Bir gün yolda giderken her şeye dikkat ederken, terör saldırılarına karşı yapıldığı iddia edilen genişletilmiş kaldırımları ve dip dibe  çakılmış çiviler gördüm. Ama en eğlencelisi de  bunları etkisiz hale getirmek için  kırmaya çalışan  geniş kaldırıma park etme uyanıklığı arayışında olanları gördüm.Bölge esnafının ise zaten kesat giden işlerinde etkisiyle bir araya gelip kulis oluşturarak   geniş kaldırım  ve çivilendirmenin  maliyetlerini hesaplayıp ihale sahibinin adını dedektif gibi araştırdıklarını  gördüm. 

Bir gün yolda giderken her şeye dikkat ederken, bir belediye başkanı  eşinin  tam da akşam saatinde pasta alma hevesi yüzünden yol ortasında beklettiği  aracının tıkadığı trafik sayesinde kendilerine  sevgilerini ileten sürücüleri gördüm. 

Engelli bir yayanın karşıdan karşıya geçerken hızını azaltmayan bir sürücüye karşı ölüm kalım savaşı verişini gördüm.. 

Banka önlerinde sıkışık düzende eli kolu sağlam  genç adamların devlet yardımı alabilmek için birbirlerini ezmelerini gördüm.. 

Yollarımızı katleden çağın gerisinde kalmış meşhur tramvayımızdan  yaya olarak daha hızlı gidebildiğimi gördüm. 

Yolları  neredeyse  talamış, her yerden çıkıp önünüze atlayan her yaş aralığında dilenen ve para almadan da yakanızdan  ayrılmayan Suriyelileri gördüm. 

Genişletilmiş süslü kaldırım malzemesinin arasına kaygan zemin malzemesi atan uyanık yüzünden yağmurda buzlanmada  topuklularıyla kayıp düşen kadınlar gördüm.. 

Yap bozları bir türlü bitmeyen yollarda oluşan  çukurların,  yağan yağmurlarla nasılda gölleşip hızlı geçen araçlar yüzünden yayaların tepeden tırnağa yıkanmalarını gördüm. 

Kuralsızlık yüzünden kaza yapan araçlar sahiplerinin birbirleriyle nasılda yaka paça kavga ettiklerini gördüm. 

Kapanan işyerlerini ,bitiriyoruz afişleri ile büyük sıkıntılar yaşayan,  siftah dahi yapamamış başı ellerin arasında  düşüncelere dalmış esnafın halini gördüm.. 

Ne acıdır ki, Gazi şehrimizin son şehidinin göz yaşları içinde son kez baba ocağına götürülüşünü gördüm. 

GÜNÜN SÖZÜ 

Bir insanı tanımak istiyorsanız onu büyük bir mevkiye geçiriniz. 

La Bruyere

TEBESSÜM 

Maymun kurmuş çilingir sofrasını  ormanın orta yerine, külhanbeyliği yapıyor.  
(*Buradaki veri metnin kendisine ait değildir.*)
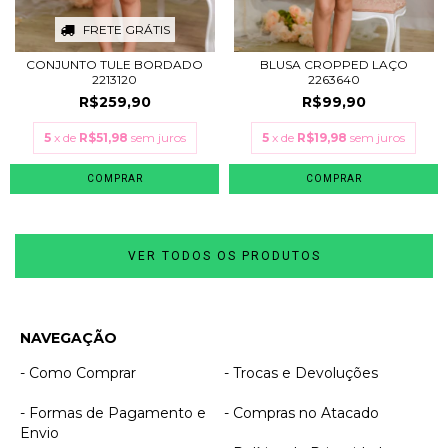
FRETE GRÁTIS
CONJUNTO TULE BORDADO
BLUSA CROPPED LAÇO
2213120
2263640
R$259,90
R$99,90
5
x de
R$51,98
sem juros
5
x de
R$19,98
sem juros
COMPRAR
COMPRAR
VER TODOS OS PRODUTOS
NAVEGAÇÃO
- Como Comprar
- Trocas e Devoluções
- Formas de Pagamento e
- Compras no Atacado
Envio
O sırada zürafa oradan geçiyormuş,sormuş: 

- "Vay maymun Kardeş, nasılsın?"  

- "İyiyim be anam, içiyorum içiyorum aslanı dövüyorum."  
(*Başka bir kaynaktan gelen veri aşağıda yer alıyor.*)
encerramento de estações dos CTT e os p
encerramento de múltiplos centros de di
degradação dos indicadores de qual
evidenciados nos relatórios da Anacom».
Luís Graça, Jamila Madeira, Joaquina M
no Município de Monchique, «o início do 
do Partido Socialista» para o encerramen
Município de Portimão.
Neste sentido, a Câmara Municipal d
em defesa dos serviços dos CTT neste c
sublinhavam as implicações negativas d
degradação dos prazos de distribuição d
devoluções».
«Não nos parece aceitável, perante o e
Zürafa tırsmış ve uzaklaşmış. Derken Zebra geçmiş, o da sormuş:  

- "Selam maymun abi, ne var ne yok?"  

- "N'olsun be gülüm  hep aynı; içiyorum içiyorum aslanın  parasını yiyorum"  

Zebra da uzaklaşmış oradan   Bu kez köstebek, geçerken sormuş:  

- "Maymun ya naber?"  

- "İyilik koçum içiyorum içiyorum.Hizmetimi de aslana yaptırıyorum!"  

Köstebekte korkudan sıvışmış..  

Böyle böyle derken, olanlar aslanın kulağına gitmiş ve aslan o tarafa doğru yola koyulmuş. Çıkmış  maymunun karşısına:  

- "Eee anlat bakalım maymun efendi, ne var ne yok?"  

Maymun hemen kendine çeki düzen vererek yanıtlamış:  

- "N'olsun be abi, içiyorum içiyorum abuk subuk konuşuyorum."